--- EXERCISE MATERIAL ---
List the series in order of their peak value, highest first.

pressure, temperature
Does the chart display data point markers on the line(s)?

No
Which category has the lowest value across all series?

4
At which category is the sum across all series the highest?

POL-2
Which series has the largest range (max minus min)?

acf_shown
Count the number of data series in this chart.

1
---
--- EXERCISE MATERIAL ---
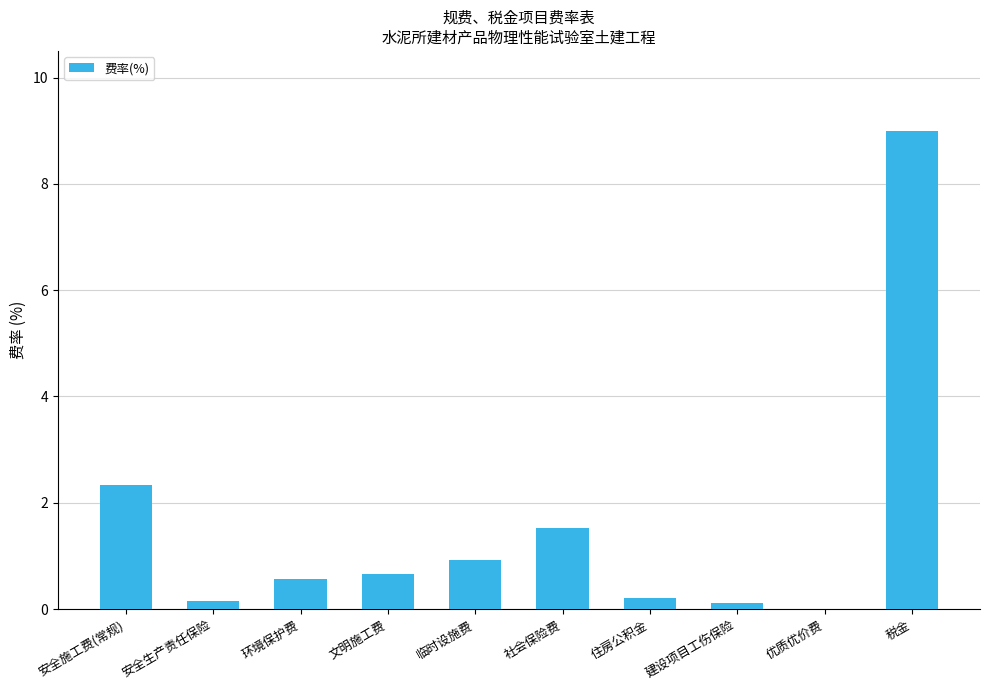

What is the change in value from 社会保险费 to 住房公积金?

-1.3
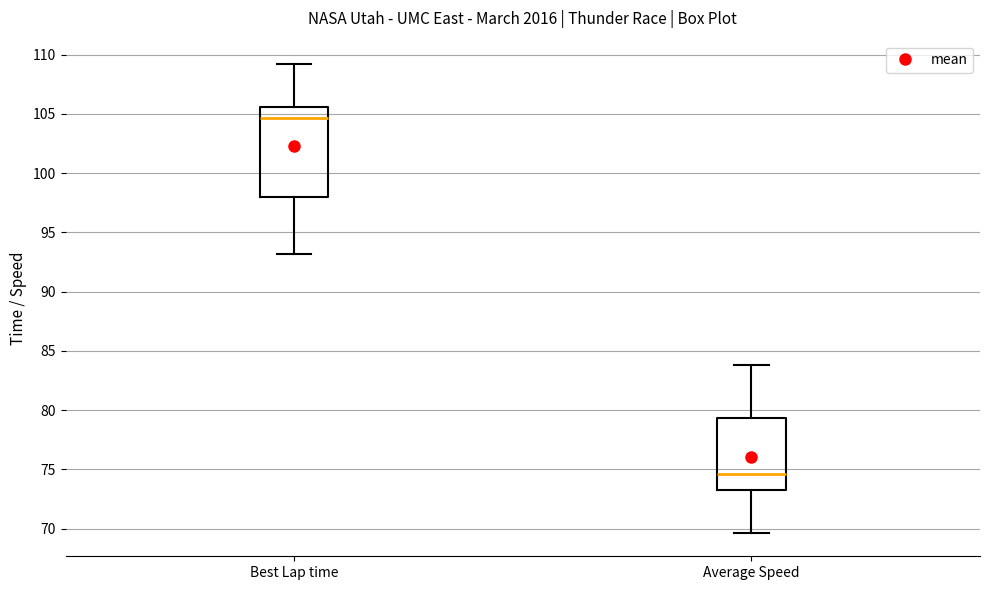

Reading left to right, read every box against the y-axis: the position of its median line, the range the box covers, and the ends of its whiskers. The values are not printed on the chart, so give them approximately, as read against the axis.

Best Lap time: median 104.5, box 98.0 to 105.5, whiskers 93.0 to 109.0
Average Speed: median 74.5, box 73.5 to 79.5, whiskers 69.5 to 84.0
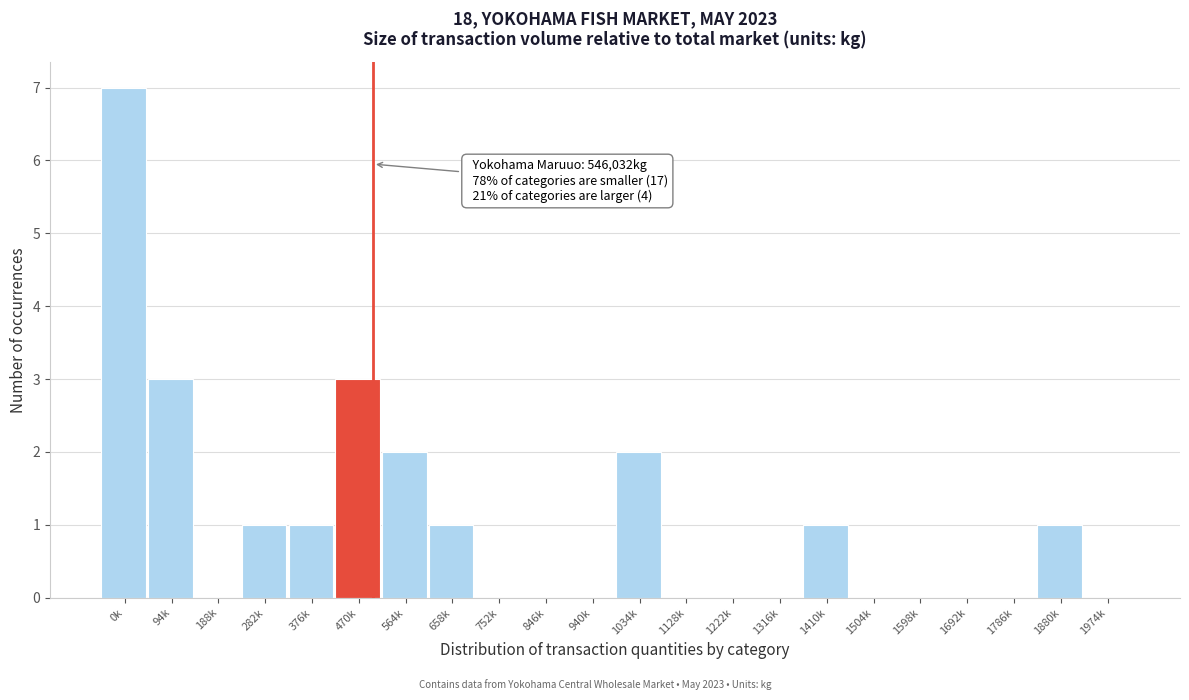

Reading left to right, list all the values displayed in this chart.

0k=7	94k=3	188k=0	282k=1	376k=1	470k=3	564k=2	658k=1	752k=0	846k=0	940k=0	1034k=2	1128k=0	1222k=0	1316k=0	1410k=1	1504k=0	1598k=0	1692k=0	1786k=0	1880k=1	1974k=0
---
EXERCISE OBJECTIVE: Please reproduce the data verbatim, from the line containing "List the series" through the line containing "Count the number", with both of those lines included.

OUTPUT BELOW:
List the series in order of their peak value, highest first.

pressure, temperature
Does the chart display data point markers on the line(s)?

No
Which category has the lowest value across all series?

4
At which category is the sum across all series the highest?

POL-2
Which series has the largest range (max minus min)?

acf_shown
Count the number of data series in this chart.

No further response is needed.